# MS Publisher 2007 and javascript



## Emland (Sep 11, 2008)

Hello,

I just found this wonderful forum and hope you can help.

I have used MSPub for the last 5 years (and recently upgraded to 2007) for our company website because the program is kind to those of us that know little to nothing about website programming.
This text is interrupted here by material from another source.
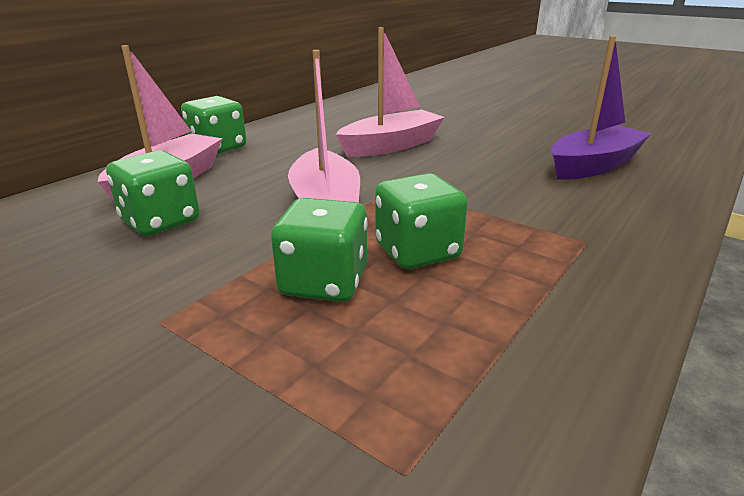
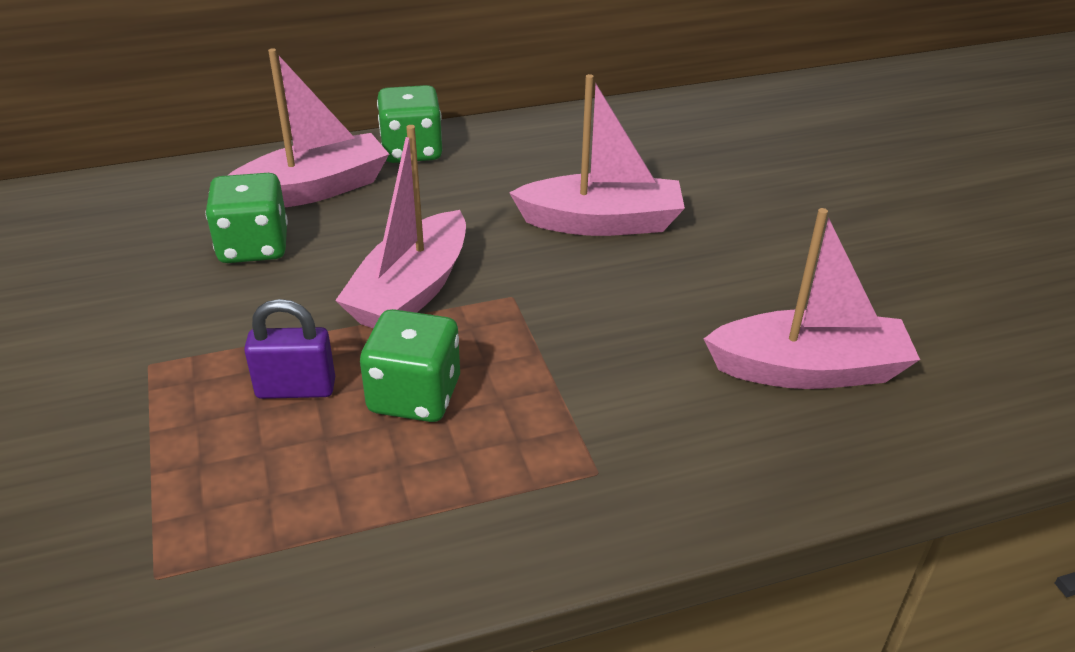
camera: 35 degrees right, 10 degrees up
(324, 282) = (296, 389): green dice -> purple padlock
(593, 166) = (808, 370): purple boat -> pink boat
I wanted to add the local weather module that weather.com offers to our website and have tried to use the HTML Code Fragment tool to insert this code: 

<!-- cut and paste the below code into your HTML editor --><div id="wx_module_2312"> <a href="http://www.weather.com/weather/local/23452">Virginia Beach Weather Forecast, VA (23452)</a></div><script type="text/javascript"> /* Locations can be edited manually by updating 'wx_locID' below. Please also update */ /* the location name and link in the above div (wx_module) to reflect any changes made. */ var wx_locID = '23452'; /* If you are editing locations manually and are adding multiple modules to one page, each */ /* module must have a unique div id. Please append a unique # to the div above, as well */ /* as the one referenced just below. If you use the builder to create individual modules */ /* you will not need to edit these parameters. */ var wx_targetDiv = 'wx_module_2312'; /* Please do not change the configuration value [wx_config] manually - your module */ /* will no longer function if you do. If at any time you wish to modify this */ /* configuration please use the graphical configuration tool found at */ /* https://registration.weather.com/ursa/wow/step2 */ var wx_config='SZ=160x600*WX=FHW*LNK=SSNL*UNT=F*BGI=fall*MAP=null|null*DN=www.maildepot1.com*TIER=0*PID=1074754364*MD5=6153b69dae89c4c9fd400495cc56a1ea'; document.write('<scr'+'ipt src="'+document.location.protocol+'//wow.weather.com/weather/wow/module/'+wx_locID+'?config='+wx_config+'&proto='+document.location.protocol+'&target='+wx_targetDiv+'"></scr'+'ipt>');</script><!-- cut and paste the above code into your HTML editor -->

When I insert this code, I get a hyperlink that takes me back to weather.com and provides the weather for our zip code, but it doesn't create the nifty little box with the daily weather and conditions that it is supposed to.

Any ideas?

Thanks so much,

Emily


----------